◆ INSTRUCTION:
All of the entries below should be returned verbatim, apart from the pictures.
= = = = = = =
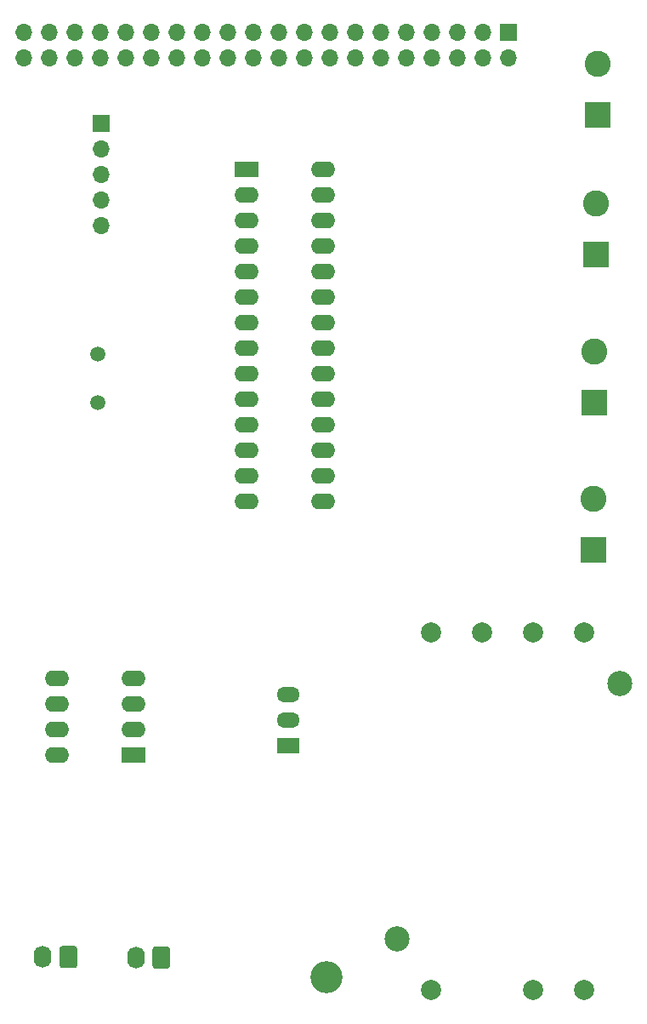
<source format=gbr>
%TF.GenerationSoftware,KiCad,Pcbnew,(5.1.10)-1*%
%TF.CreationDate,2022-05-23T16:21:35+02:00*%
%TF.ProjectId,Auto_Uart,4175746f-5f55-4617-9274-2e6b69636164,rev?*%
%TF.SameCoordinates,Original*%
%TF.FileFunction,Soldermask,Bot*%
%TF.FilePolarity,Negative*%
%FSLAX46Y46*%
G04 Gerber Fmt 4.6, Leading zero omitted, Abs format (unit mm)*
G04 Created by KiCad (PCBNEW (5.1.10)-1) date 2022-05-23 16:21:35*
%MOMM*%
%LPD*%
G01*
G04 APERTURE LIST*
%ADD10C,3.200000*%
%ADD11O,1.700000X1.700000*%
%ADD12R,1.700000X1.700000*%
%ADD13C,2.000000*%
%ADD14C,2.500000*%
%ADD15R,2.600000X2.600000*%
%ADD16C,2.600000*%
%ADD17R,2.300000X1.500000*%
%ADD18O,2.300000X1.500000*%
%ADD19R,2.400000X1.600000*%
%ADD20O,2.400000X1.600000*%
%ADD21O,1.740000X2.190000*%
%ADD22C,1.500000*%
G04 APERTURE END LIST*
D10*
%TO.C,REF\u002A\u002A*%
X14986000Y-92392500D03*
%TD*%
D11*
%TO.C,J1*%
X-7467600Y-17627600D03*
X-7467600Y-15087600D03*
X-7467600Y-12547600D03*
X-7467600Y-10007600D03*
D12*
X-7467600Y-7467600D03*
%TD*%
D13*
%TO.C,PS1*%
X25400000Y-93599000D03*
X35560000Y-93599000D03*
X40640000Y-93599000D03*
X40640000Y-58039000D03*
X35560000Y-58039000D03*
X30480000Y-58039000D03*
X25400000Y-58039000D03*
D14*
X22020000Y-88519000D03*
X44170000Y-63119000D03*
%TD*%
D15*
%TO.C,J7*%
X42011600Y-6578600D03*
D16*
X42011600Y-1498600D03*
%TD*%
D15*
%TO.C,J5*%
X41656000Y-35255200D03*
D16*
X41656000Y-30175200D03*
%TD*%
D17*
%TO.C,U1*%
X11201400Y-69342000D03*
D18*
X11201400Y-66802000D03*
X11201400Y-64262000D03*
%TD*%
D19*
%TO.C,IC1*%
X-4191000Y-70281800D03*
D20*
X-11811000Y-62661800D03*
X-4191000Y-67741800D03*
X-11811000Y-65201800D03*
X-4191000Y-65201800D03*
X-11811000Y-67741800D03*
X-4191000Y-62661800D03*
X-11811000Y-70281800D03*
%TD*%
D19*
%TO.C,IC2*%
X7010400Y-12039600D03*
D20*
X14630400Y-45059600D03*
X7010400Y-14579600D03*
X14630400Y-42519600D03*
X7010400Y-17119600D03*
X14630400Y-39979600D03*
X7010400Y-19659600D03*
X14630400Y-37439600D03*
X7010400Y-22199600D03*
X14630400Y-34899600D03*
X7010400Y-24739600D03*
X14630400Y-32359600D03*
X7010400Y-27279600D03*
X14630400Y-29819600D03*
X7010400Y-29819600D03*
X14630400Y-27279600D03*
X7010400Y-32359600D03*
X14630400Y-24739600D03*
X7010400Y-34899600D03*
X14630400Y-22199600D03*
X7010400Y-37439600D03*
X14630400Y-19659600D03*
X7010400Y-39979600D03*
X14630400Y-17119600D03*
X7010400Y-42519600D03*
X14630400Y-14579600D03*
X7010400Y-45059600D03*
X14630400Y-12039600D03*
%TD*%
%TO.C,J2*%
G36*
G01*
X-603200Y-89578999D02*
X-603200Y-91269001D01*
G75*
G02*
X-853199Y-91519000I-249999J0D01*
G01*
X-2093201Y-91519000D01*
G75*
G02*
X-2343200Y-91269001I0J249999D01*
G01*
X-2343200Y-89578999D01*
G75*
G02*
X-2093201Y-89329000I249999J0D01*
G01*
X-853199Y-89329000D01*
G75*
G02*
X-603200Y-89578999I0J-249999D01*
G01*
G37*
D21*
X-4013200Y-90424000D03*
%TD*%
%TO.C,J3*%
X-13258800Y-90373200D03*
G36*
G01*
X-9848800Y-89528199D02*
X-9848800Y-91218201D01*
G75*
G02*
X-10098799Y-91468200I-249999J0D01*
G01*
X-11338801Y-91468200D01*
G75*
G02*
X-11588800Y-91218201I0J249999D01*
G01*
X-11588800Y-89528199D01*
G75*
G02*
X-11338801Y-89278200I249999J0D01*
G01*
X-10098799Y-89278200D01*
G75*
G02*
X-9848800Y-89528199I0J-249999D01*
G01*
G37*
%TD*%
D16*
%TO.C,J4*%
X41605200Y-44754800D03*
D15*
X41605200Y-49834800D03*
%TD*%
D16*
%TO.C,J6*%
X41859200Y-15367000D03*
D15*
X41859200Y-20447000D03*
%TD*%
D22*
%TO.C,Y1*%
X-7797800Y-35255200D03*
X-7797800Y-30375200D03*
%TD*%
D12*
%TO.C,J8*%
X33121600Y1574800D03*
D11*
X33121600Y-965200D03*
X30581600Y1574800D03*
X30581600Y-965200D03*
X28041600Y1574800D03*
X28041600Y-965200D03*
X25501600Y1574800D03*
X25501600Y-965200D03*
X22961600Y1574800D03*
X22961600Y-965200D03*
X20421600Y1574800D03*
X20421600Y-965200D03*
X17881600Y1574800D03*
X17881600Y-965200D03*
X15341600Y1574800D03*
X15341600Y-965200D03*
X12801600Y1574800D03*
X12801600Y-965200D03*
X10261600Y1574800D03*
X10261600Y-965200D03*
X7721600Y1574800D03*
X7721600Y-965200D03*
X5181600Y1574800D03*
X5181600Y-965200D03*
X2641600Y1574800D03*
X2641600Y-965200D03*
X101600Y1574800D03*
X101600Y-965200D03*
X-2438400Y1574800D03*
X-2438400Y-965200D03*
X-4978400Y1574800D03*
X-4978400Y-965200D03*
X-7518400Y1574800D03*
X-7518400Y-965200D03*
X-10058400Y1574800D03*
X-10058400Y-965200D03*
X-12598400Y1574800D03*
X-12598400Y-965200D03*
X-15138400Y1574800D03*
X-15138400Y-965200D03*
%TD*%
M02*

</source>
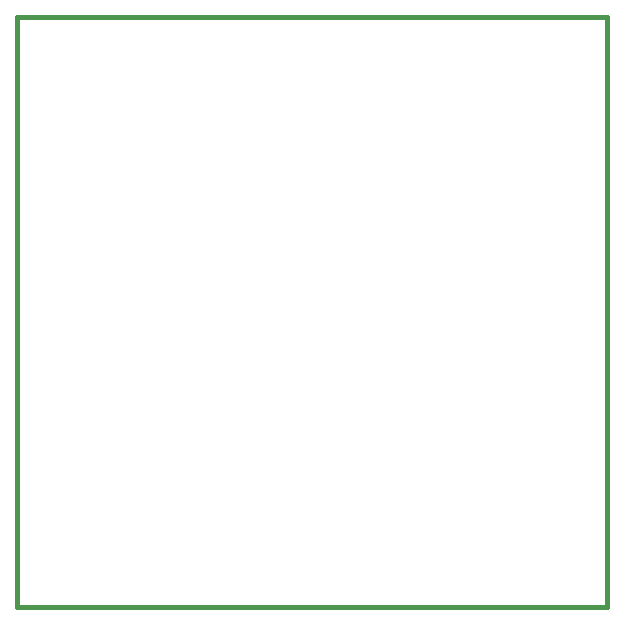
<source format=gbr>
G04 (created by PCBNEW-RS274X (2011-05-25)-stable) date Sun 14 Oct 2012 04:31:26 PM CDT*
G01*
G70*
G90*
%MOIN*%
G04 Gerber Fmt 3.4, Leading zero omitted, Abs format*
%FSLAX34Y34*%
G04 APERTURE LIST*
%ADD10C,0.006000*%
%ADD11C,0.015000*%
G04 APERTURE END LIST*
G54D10*
G54D11*
X00000Y-19650D02*
X00000Y00000D01*
X19650Y-19650D02*
X00000Y-19650D01*
X19650Y00000D02*
X19650Y-19650D01*
X00050Y00000D02*
X19650Y00000D01*
M02*

</source>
= = = = = = =
◆ ANSWER TO THIS TASK:
<source format=gbr>
%TF.GenerationSoftware,KiCad,Pcbnew,(5.1.10)-1*%
%TF.CreationDate,2022-05-23T16:21:35+02:00*%
%TF.ProjectId,Auto_Uart,4175746f-5f55-4617-9274-2e6b69636164,rev?*%
%TF.SameCoordinates,Original*%
%TF.FileFunction,Soldermask,Bot*%
%TF.FilePolarity,Negative*%
%FSLAX46Y46*%
G04 Gerber Fmt 4.6, Leading zero omitted, Abs format (unit mm)*
G04 Created by KiCad (PCBNEW (5.1.10)-1) date 2022-05-23 16:21:35*
%MOMM*%
%LPD*%
G01*
G04 APERTURE LIST*
%ADD10C,3.200000*%
%ADD11O,1.700000X1.700000*%
%ADD12R,1.700000X1.700000*%
%ADD13C,2.000000*%
%ADD14C,2.500000*%
%ADD15R,2.600000X2.600000*%
%ADD16C,2.600000*%
%ADD17R,2.300000X1.500000*%
%ADD18O,2.300000X1.500000*%
%ADD19R,2.400000X1.600000*%
%ADD20O,2.400000X1.600000*%
%ADD21O,1.740000X2.190000*%
%ADD22C,1.500000*%
G04 APERTURE END LIST*
D10*
%TO.C,REF\u002A\u002A*%
X14986000Y-92392500D03*
%TD*%
D11*
%TO.C,J1*%
X-7467600Y-17627600D03*
X-7467600Y-15087600D03*
X-7467600Y-12547600D03*
X-7467600Y-10007600D03*
D12*
X-7467600Y-7467600D03*
%TD*%
D13*
%TO.C,PS1*%
X25400000Y-93599000D03*
X35560000Y-93599000D03*
X40640000Y-93599000D03*
X40640000Y-58039000D03*
X35560000Y-58039000D03*
X30480000Y-58039000D03*
X25400000Y-58039000D03*
D14*
X22020000Y-88519000D03*
X44170000Y-63119000D03*
%TD*%
D15*
%TO.C,J7*%
X42011600Y-6578600D03*
D16*
X42011600Y-1498600D03*
%TD*%
D15*
%TO.C,J5*%
X41656000Y-35255200D03*
D16*
X41656000Y-30175200D03*
%TD*%
D17*
%TO.C,U1*%
X11201400Y-69342000D03*
D18*
X11201400Y-66802000D03*
X11201400Y-64262000D03*
%TD*%
D19*
%TO.C,IC1*%
X-4191000Y-70281800D03*
D20*
X-11811000Y-62661800D03*
X-4191000Y-67741800D03*
X-11811000Y-65201800D03*
X-4191000Y-65201800D03*
X-11811000Y-67741800D03*
X-4191000Y-62661800D03*
X-11811000Y-70281800D03*
%TD*%
D19*
%TO.C,IC2*%
X7010400Y-12039600D03*
D20*
X14630400Y-45059600D03*
X7010400Y-14579600D03*
X14630400Y-42519600D03*
X7010400Y-17119600D03*
X14630400Y-39979600D03*
X7010400Y-19659600D03*
X14630400Y-37439600D03*
X7010400Y-22199600D03*
X14630400Y-34899600D03*
X7010400Y-24739600D03*
X14630400Y-32359600D03*
X7010400Y-27279600D03*
X14630400Y-29819600D03*
X7010400Y-29819600D03*
X14630400Y-27279600D03*
X7010400Y-32359600D03*
X14630400Y-24739600D03*
X7010400Y-34899600D03*
X14630400Y-22199600D03*
X7010400Y-37439600D03*
X14630400Y-19659600D03*
X7010400Y-39979600D03*
X14630400Y-17119600D03*
X7010400Y-42519600D03*
X14630400Y-14579600D03*
X7010400Y-45059600D03*
X14630400Y-12039600D03*
%TD*%
%TO.C,J2*%
G36*
G01*
X-603200Y-89578999D02*
X-603200Y-91269001D01*
G75*
G02*
X-853199Y-91519000I-249999J0D01*
G01*
X-2093201Y-91519000D01*
G75*
G02*
X-2343200Y-91269001I0J249999D01*
G01*
X-2343200Y-89578999D01*
G75*
G02*
X-2093201Y-89329000I249999J0D01*
G01*
X-853199Y-89329000D01*
G75*
G02*
X-603200Y-89578999I0J-249999D01*
G01*
G37*
D21*
X-4013200Y-90424000D03*
%TD*%
%TO.C,J3*%
X-13258800Y-90373200D03*
G36*
G01*
X-9848800Y-89528199D02*
X-9848800Y-91218201D01*
G75*
G02*
X-10098799Y-91468200I-249999J0D01*
G01*
X-11338801Y-91468200D01*
G75*
G02*
X-11588800Y-91218201I0J249999D01*
G01*
X-11588800Y-89528199D01*
G75*
G02*
X-11338801Y-89278200I249999J0D01*
G01*
X-10098799Y-89278200D01*
G75*
G02*
X-9848800Y-89528199I0J-249999D01*
G01*
G37*
%TD*%
D16*
%TO.C,J4*%
X41605200Y-44754800D03*
D15*
X41605200Y-49834800D03*
%TD*%
D16*
%TO.C,J6*%
X41859200Y-15367000D03*
D15*
X41859200Y-20447000D03*
%TD*%
D22*
%TO.C,Y1*%
X-7797800Y-35255200D03*
X-7797800Y-30375200D03*
%TD*%
D12*
%TO.C,J8*%
X33121600Y1574800D03*
D11*
X33121600Y-965200D03*
X30581600Y1574800D03*
X30581600Y-965200D03*
X28041600Y1574800D03*
X28041600Y-965200D03*
X25501600Y1574800D03*
X25501600Y-965200D03*
X22961600Y1574800D03*
X22961600Y-965200D03*
X20421600Y1574800D03*
X20421600Y-965200D03*
X17881600Y1574800D03*
X17881600Y-965200D03*
X15341600Y1574800D03*
X15341600Y-965200D03*
X12801600Y1574800D03*
X12801600Y-965200D03*
X10261600Y1574800D03*
X10261600Y-965200D03*
X7721600Y1574800D03*
X7721600Y-965200D03*
X5181600Y1574800D03*
X5181600Y-965200D03*
X2641600Y1574800D03*
X2641600Y-965200D03*
X101600Y1574800D03*
X101600Y-965200D03*
X-2438400Y1574800D03*
X-2438400Y-965200D03*
X-4978400Y1574800D03*
X-4978400Y-965200D03*
X-7518400Y1574800D03*
X-7518400Y-965200D03*
X-10058400Y1574800D03*
X-10058400Y-965200D03*
X-12598400Y1574800D03*
X-12598400Y-965200D03*
X-15138400Y1574800D03*
X-15138400Y-965200D03*
%TD*%
M02*

</source>
<source format=gbr>
G04 (created by PCBNEW-RS274X (2011-05-25)-stable) date Sun 14 Oct 2012 04:31:26 PM CDT*
G01*
G70*
G90*
%MOIN*%
G04 Gerber Fmt 3.4, Leading zero omitted, Abs format*
%FSLAX34Y34*%
G04 APERTURE LIST*
%ADD10C,0.006000*%
%ADD11C,0.015000*%
G04 APERTURE END LIST*
G54D10*
G54D11*
X00000Y-19650D02*
X00000Y00000D01*
X19650Y-19650D02*
X00000Y-19650D01*
X19650Y00000D02*
X19650Y-19650D01*
X00050Y00000D02*
X19650Y00000D01*
M02*

</source>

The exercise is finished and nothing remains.